All types which satisfy FreeAlgebra constraint are foldable.

foldFree . returnFree == id

foldFree is the unit of the adjunction imposed by FreeAlgebra constraint.

natFree :: forall m n a. (FreeAlgebra m, FreeAlgebra n, AlgebraType0 m a, AlgebraType m (n a)) => m a -> n a Source #

The canonical quotient map from a free algebra of a wider class to a free algebra of a narrower class, e.g. from a free semigroup to free monoid, or from a free monoid to free commutative monoid, etc.

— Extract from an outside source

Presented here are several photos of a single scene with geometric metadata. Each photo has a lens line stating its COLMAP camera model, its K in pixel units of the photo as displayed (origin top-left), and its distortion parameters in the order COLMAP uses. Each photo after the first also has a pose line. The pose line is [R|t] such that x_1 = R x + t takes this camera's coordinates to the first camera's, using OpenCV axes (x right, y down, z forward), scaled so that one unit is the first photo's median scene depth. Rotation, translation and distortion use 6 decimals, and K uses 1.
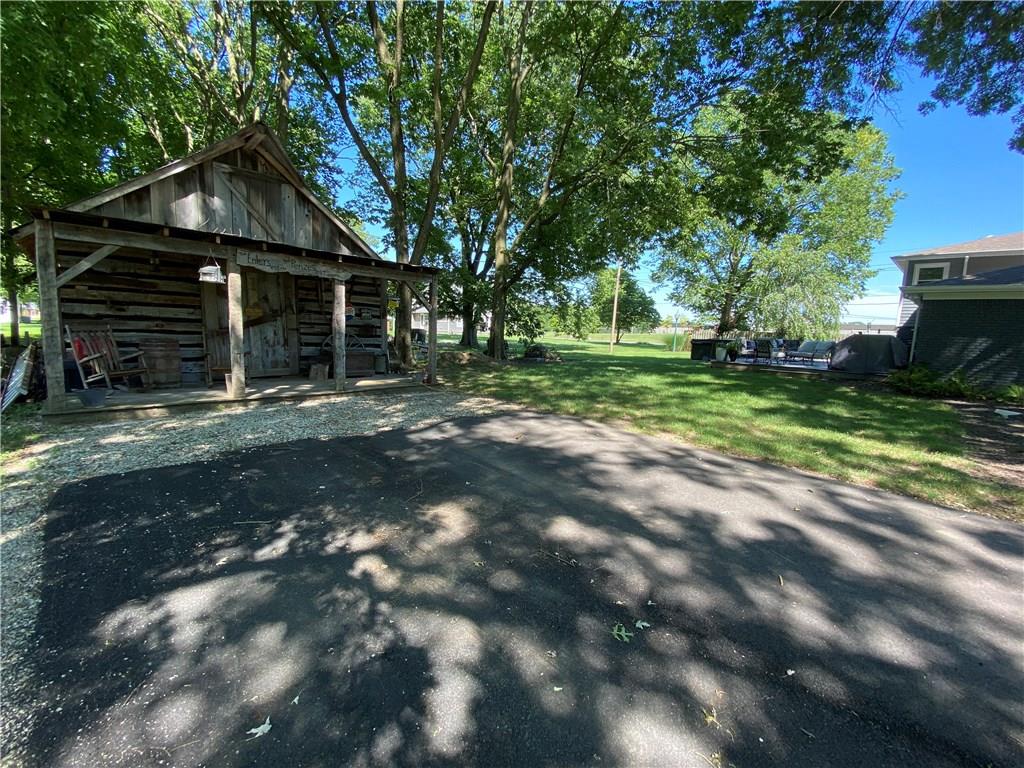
lens RADIAL K [[412.0, 0, 512.6], [0, 412.0, 389.5], [0, 0, 1]] dist [0.043592, -0.035888]
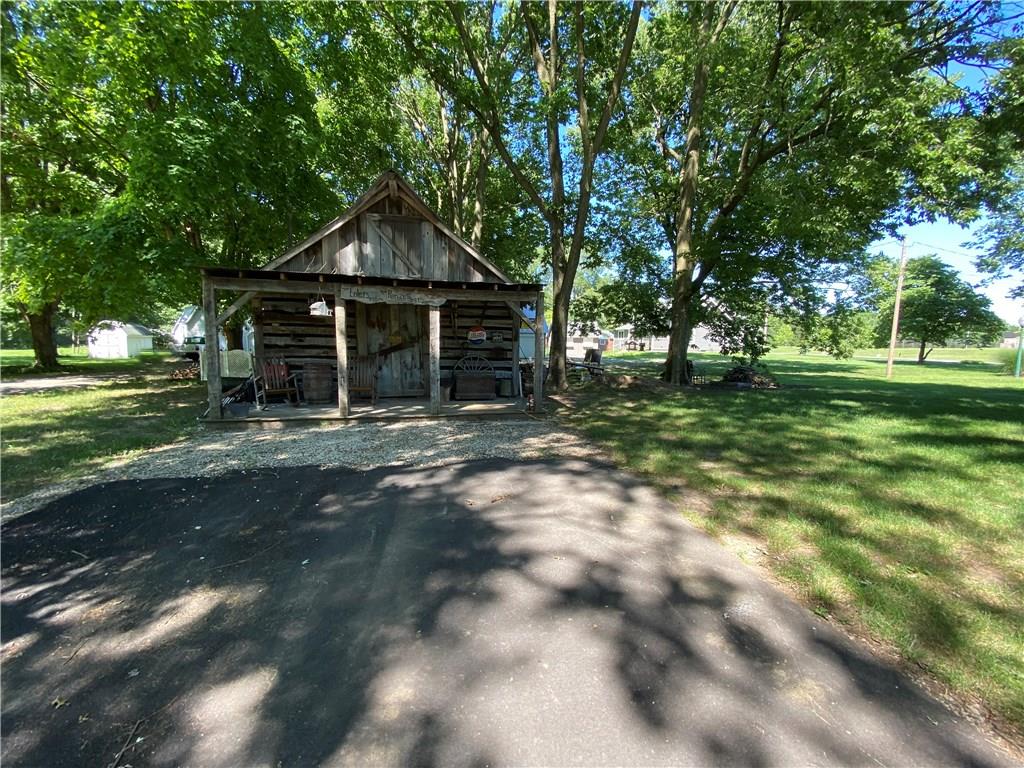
lens RADIAL K [[412.0, 0, 512.6], [0, 412.0, 389.5], [0, 0, 1]] dist [0.043592, -0.035888]
pose [[0.845509, 0.035588, -0.532774, 0.300882], [-0.058576, 0.997936, -0.026301, -0.045383], [0.530739, 0.053446, 0.845849, 0.267677]]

natFree . natFree == natFree

fmapFree f . natFree == hoistFree . fmapFree f

the constraints: * the algebra n a is of the same type as algebra m (this is always true, just ghc cannot prove it here) * m is a free algebra generated by a * n is a free algebra generated by a

fmapFree :: forall m a b. (FreeAlgebra m, AlgebraType0 m a, AlgebraType0 m b) => (a -> b) -> m a -> m b Source #

All types which satisfy FreeAlgebra constraint are functors. The constraint AlgebraType m (m b) is always satisfied.

joinFree :: forall m a. (FreeAlgebra m, AlgebraType0 m a) => m (m a) -> m a Source #

FreeAlgebra constraint implies Monad constrain.

bindFree :: forall m a b. (FreeAlgebra m, AlgebraType0 m a, AlgebraType0 m b) => m a -> (a -> m b) -> m b Source #

The monadic bind operator. returnFree is the corresponding return for this monad. This just foldMapFree in disguise.

cataFree :: (FreeAlgebra m, AlgebraType m a, Functor m) => Fix m -> a Source #

Fix m is the initial algebra in the category of algebras of type AlgebraType m, whenever it exists.

Another way of putting this is observing that Fix m is isomorphic to m Void where m is the free algebra. This isomorphisms is given by fixToFree :: (FreeAlgebra m, AlgebraType m (m Void), Functor m) => Fix m -> m Void fixToFree = cataFree For monoids the inverse is given by ana (_ -> []). The category of semigroups, however, does not have the initial object.